The endothelin-1-driven tumor-stroma feed-forward loops in high-grade serous ovarian cancer

The high-grade serous ovarian cancer (HG-SOC) tumor microenvironment (TME) is constellated by cellular elements and a network of soluble constituents that contribute to tumor progression. In the multitude of the secreted molecules, the endothelin-1 (ET-1) has emerged to be implicated in the tumor/TME interplay, however the molecular mechanisms induced by the ET-1-driven feed-forward loops (FFL) and associated with the HG-SOC metastatic potential need to be further investigated.
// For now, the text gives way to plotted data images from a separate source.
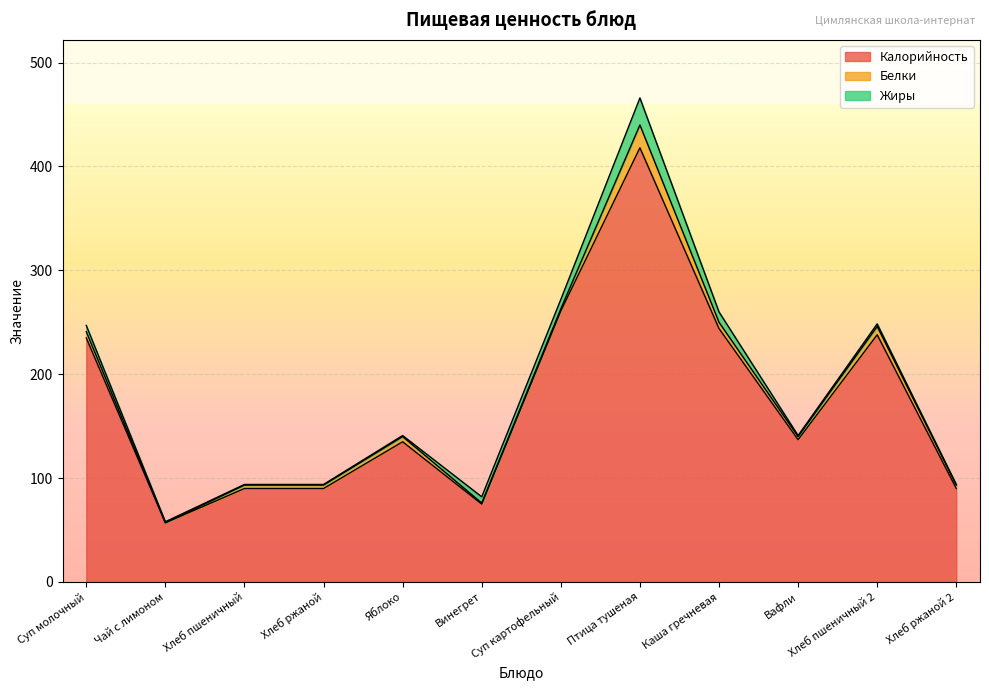

How many data points in Белки are less than 3?

3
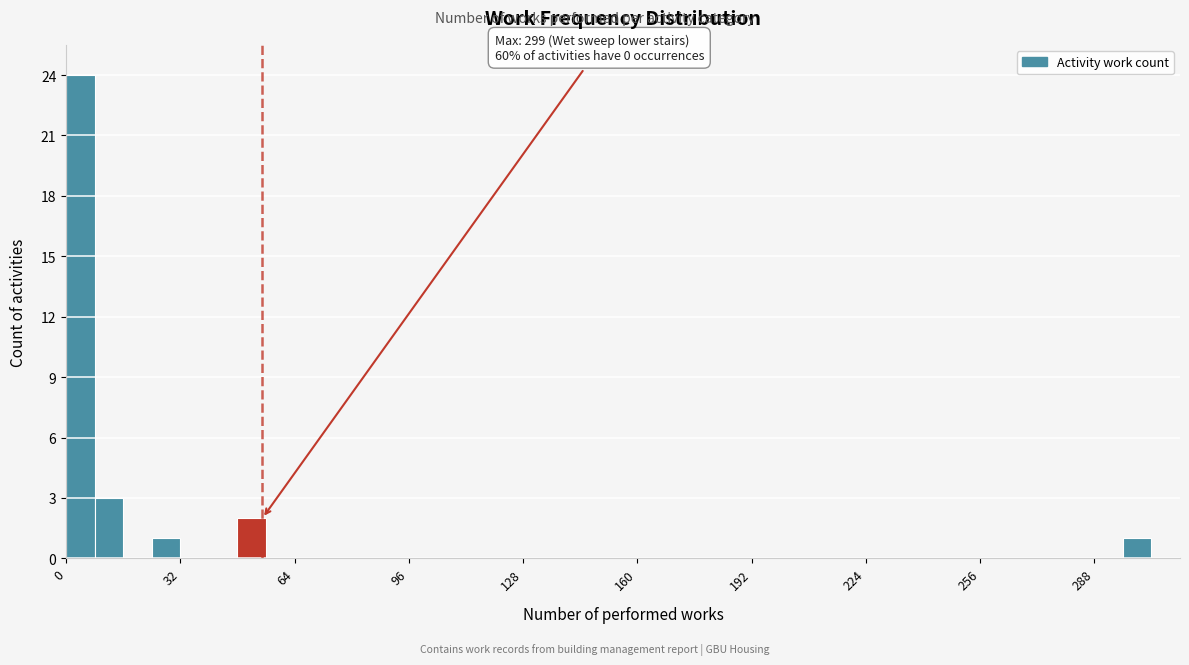

Read against the x-axis, roughly where is the centre of the tallest bar?

5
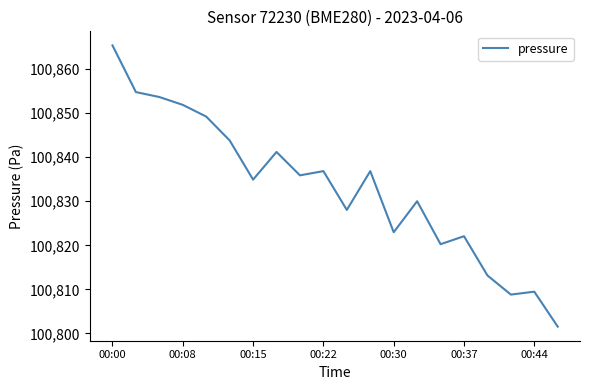

What is the greatest value displayed?

100865.4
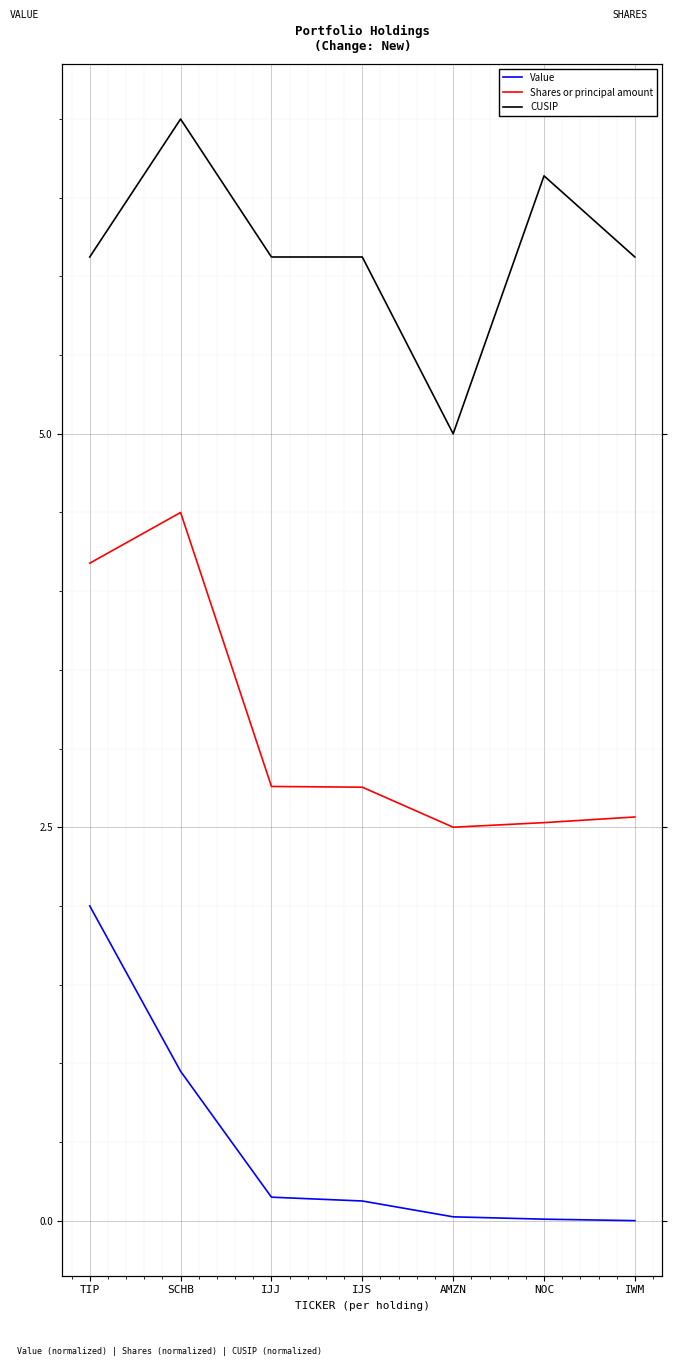

What are all the series names shown in the legend?

Value, Shares or principal amount, CUSIP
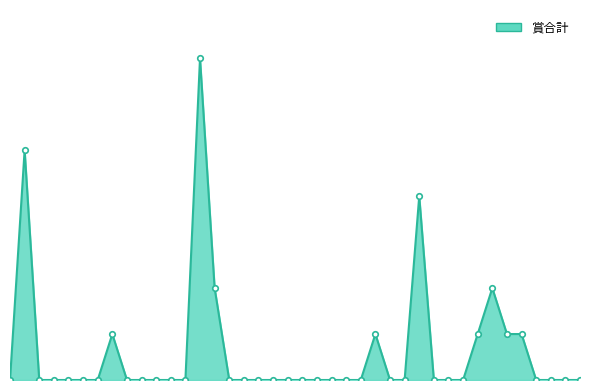

Is this an area chart (filled region under the line)?

Yes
The tracking of the patient-derived (PD) HG-SOC cell transcriptome by RNA-seq identified the vascular endothelial growth factor (VEGF) gene and its associated signature among those mostly upregulated by ET-1 and down-modulated by the dual ET-1R antagonist macitentan. Within the ligand-receptor pairs concurrently expressed in PD-HG-SOC cells, endothelial cells and activated fibroblasts, we discovered two intertwined FFL, the ET-1/ET-1R and VEGF/VEGF receptors, concurrently activated by ET-1 and shutting-down by macitentan, or by the anti-VEGF antibody bevacizumab. In parallel, we observed that ET-1 fine-tuned the tumoral and stromal secretome towards a pro-invasive pattern. Into the fray of the HG-SOC/TME double and triple co-cultures, the secretion of ET-1 and VEGF, that share a common co-regulation, was inhibited upon the administration of macitentan. Functionally, macitentan, mimicking the effect of bevacizumab, interfered with the HG-SOC/TME FFL-driven communication that fuel the HG-SOC invasive behaviour. The identification of ET-1 and VEGF FFL as tumor and TME actionable vulnerabilities, reveal how ET-1R blockade, targeting the HG-SOC cells and the TME simultaneously, may represent an effective therapeutic option for HG-SOC patients. Overall design: In this work we report the application of the RNA-sequencing analysis to explore the contribution of endothelin-1 (ET-1)/ET-1 receptors (ET-1R) axis activation on the fluctuations in the transcriptional traits of high-grade serous ovarian cancer (HG-SOC) cells. We performed a global transcriptional mapping in a preclinical relevant model of patient-derived primary cultures of HG-SOC cells (PMOV10), harboring TP53 mutation, isolated from ascitic fluid. PMOV10 cells were stimulated with endothelin-1 (ET-1, 100 nM), or with the ET-1R antagonist macitentan (MAC, 1µM), alone or in combination with ET-1, or with acetic acid (1% in H20), as vehicle (CTR) for 24 hours, by employing 4 biological replicates for each condition.